Task to carry out -
A line below contains "left shoulder: (417, 396, 1)", and a later one contains "right shoulder: (766, 363, -6)". Repeat both, with every line between them, exactly.

=== Entries provided ===

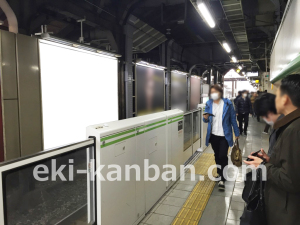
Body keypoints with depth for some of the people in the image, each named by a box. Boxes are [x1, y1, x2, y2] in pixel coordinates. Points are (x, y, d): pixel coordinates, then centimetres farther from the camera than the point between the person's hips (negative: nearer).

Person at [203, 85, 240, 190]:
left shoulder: (227, 103, -8)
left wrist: (237, 133, 0)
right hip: (213, 135, 4)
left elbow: (233, 119, -2)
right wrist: (205, 118, -17)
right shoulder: (209, 104, 0)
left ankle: (223, 179, 4)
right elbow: (206, 120, 7)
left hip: (224, 135, -3)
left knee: (223, 156, -8)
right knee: (217, 155, 17)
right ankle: (220, 174, 36)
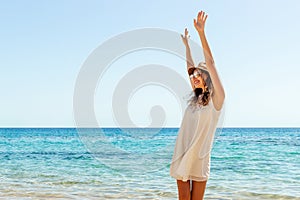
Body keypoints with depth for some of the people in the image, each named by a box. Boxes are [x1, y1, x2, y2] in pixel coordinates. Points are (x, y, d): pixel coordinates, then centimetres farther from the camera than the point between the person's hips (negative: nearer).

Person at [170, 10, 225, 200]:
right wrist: (186, 43, 30)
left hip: (199, 158, -6)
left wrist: (201, 33, -18)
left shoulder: (216, 99, -5)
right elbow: (190, 66, 21)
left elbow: (210, 64, -13)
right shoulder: (196, 98, 12)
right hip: (182, 156, 6)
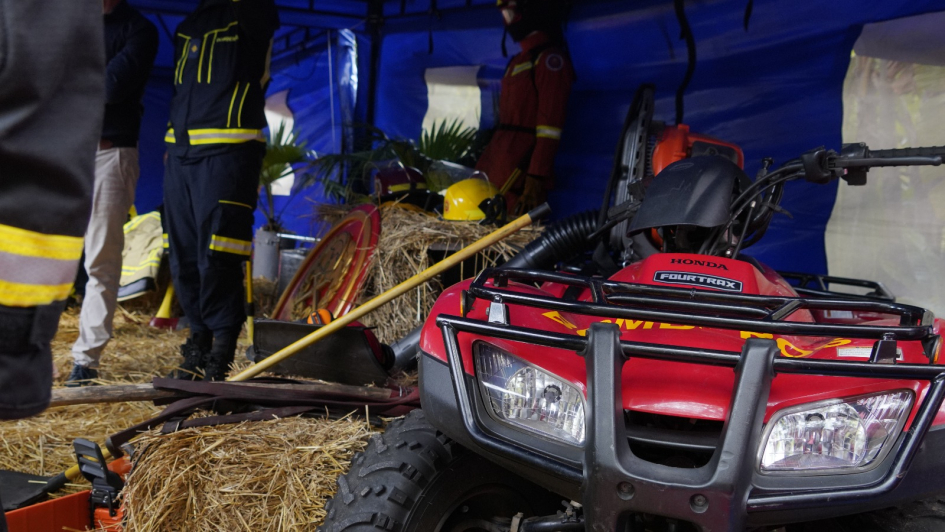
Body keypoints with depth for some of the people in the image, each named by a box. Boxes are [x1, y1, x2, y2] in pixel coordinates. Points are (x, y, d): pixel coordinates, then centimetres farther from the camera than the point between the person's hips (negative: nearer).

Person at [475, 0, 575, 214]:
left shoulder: (550, 58, -9)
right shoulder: (519, 60, 21)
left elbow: (550, 124, -17)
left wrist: (536, 178, -24)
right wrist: (483, 169, 19)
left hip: (521, 168, -10)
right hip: (500, 165, 10)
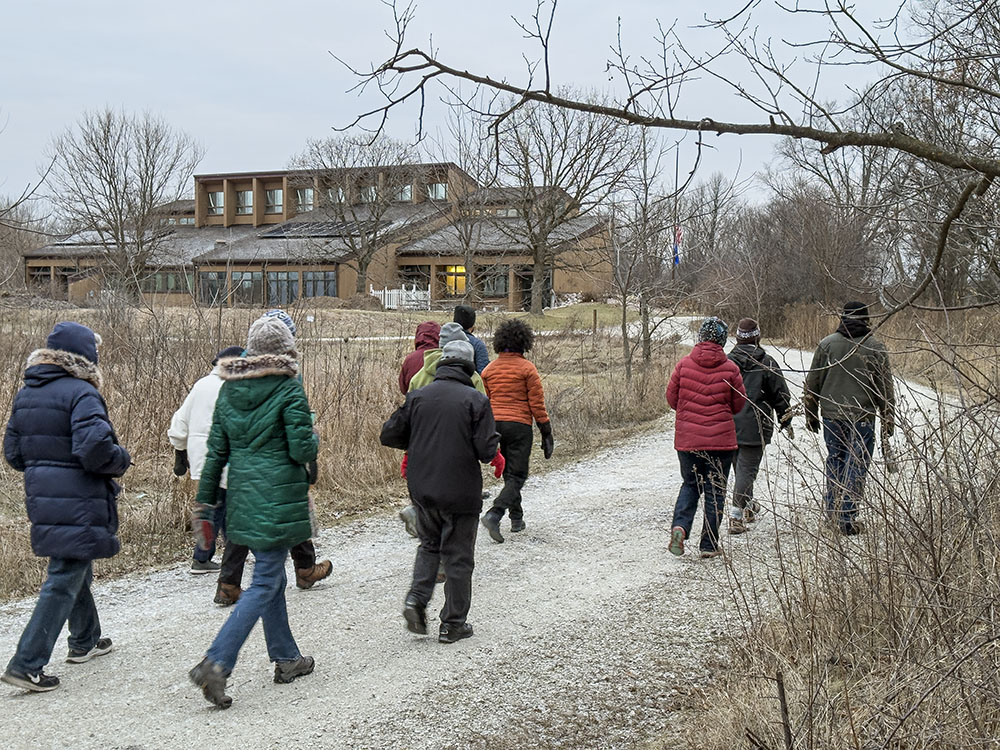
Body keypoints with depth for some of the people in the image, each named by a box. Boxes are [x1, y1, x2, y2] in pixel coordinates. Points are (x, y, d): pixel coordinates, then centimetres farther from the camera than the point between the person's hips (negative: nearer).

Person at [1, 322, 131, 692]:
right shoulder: (81, 394, -17)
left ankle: (85, 641, 41)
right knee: (63, 582, -2)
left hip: (42, 502, 9)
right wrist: (121, 460, -9)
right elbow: (94, 449, -27)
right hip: (78, 505, -9)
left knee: (76, 569, 25)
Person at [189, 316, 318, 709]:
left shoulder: (229, 389, 6)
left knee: (272, 575, 19)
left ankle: (286, 658, 29)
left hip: (242, 497, 7)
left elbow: (216, 452, 8)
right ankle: (215, 663, -13)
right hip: (278, 500, -7)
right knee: (265, 583, -3)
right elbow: (302, 450, -15)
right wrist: (313, 437, 9)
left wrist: (205, 504, 12)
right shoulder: (288, 389, -11)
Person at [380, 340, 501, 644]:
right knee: (458, 556, 8)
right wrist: (496, 456, 6)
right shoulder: (476, 400, -11)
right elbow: (486, 450, -17)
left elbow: (389, 435, 3)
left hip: (422, 490, 4)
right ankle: (452, 624, 15)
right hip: (460, 493, -4)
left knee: (429, 544, 24)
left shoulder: (417, 396, 1)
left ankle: (416, 598, 5)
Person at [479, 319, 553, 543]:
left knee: (509, 473, 19)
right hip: (519, 424, -5)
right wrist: (546, 433, -1)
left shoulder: (490, 369, 8)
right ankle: (494, 514, -21)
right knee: (517, 475, -2)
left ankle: (517, 518, 24)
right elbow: (537, 403, -6)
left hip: (495, 424, 5)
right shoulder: (527, 368, -6)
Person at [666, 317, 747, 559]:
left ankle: (679, 526, -6)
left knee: (690, 485, 18)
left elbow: (672, 398, 3)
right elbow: (738, 405, 3)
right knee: (715, 491, 9)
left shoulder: (684, 364, -4)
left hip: (687, 437, 2)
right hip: (721, 439, -2)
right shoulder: (730, 369, -7)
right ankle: (709, 545, 11)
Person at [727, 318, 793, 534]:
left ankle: (748, 506, 34)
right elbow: (781, 395, -1)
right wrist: (786, 422, 11)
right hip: (754, 427, -4)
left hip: (729, 426, 4)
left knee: (740, 466, 20)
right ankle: (737, 516, -10)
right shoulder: (766, 363, -6)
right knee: (747, 468, -3)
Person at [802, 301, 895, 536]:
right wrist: (888, 420, 7)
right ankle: (847, 517, -2)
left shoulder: (826, 344, 3)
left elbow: (812, 384, 6)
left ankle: (832, 510, 22)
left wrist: (811, 415, 15)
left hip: (831, 416, 3)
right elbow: (885, 387, 0)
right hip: (862, 418, -2)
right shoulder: (875, 347, -2)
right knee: (856, 465, 2)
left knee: (835, 461, 16)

===

Solution below -
left shoulder: (417, 396, 1)
left ankle: (416, 598, 5)
Person at [479, 319, 553, 543]:
left knee: (509, 473, 19)
right hip: (519, 424, -5)
right wrist: (546, 433, -1)
left shoulder: (490, 369, 8)
right ankle: (494, 514, -21)
right knee: (517, 475, -2)
left ankle: (517, 518, 24)
right elbow: (537, 403, -6)
left hip: (495, 424, 5)
right shoulder: (527, 368, -6)
Person at [666, 317, 747, 559]:
left ankle: (679, 526, -6)
left knee: (690, 485, 18)
left elbow: (672, 398, 3)
right elbow: (738, 405, 3)
right knee: (715, 491, 9)
left shoulder: (684, 364, -4)
left hip: (687, 437, 2)
right hip: (721, 439, -2)
right shoulder: (730, 369, -7)
right ankle: (709, 545, 11)
Person at [727, 318, 793, 534]:
left ankle: (748, 506, 34)
right elbow: (781, 395, -1)
right wrist: (786, 422, 11)
right hip: (754, 427, -4)
left hip: (729, 426, 4)
left knee: (740, 466, 20)
right ankle: (737, 516, -10)
right shoulder: (766, 363, -6)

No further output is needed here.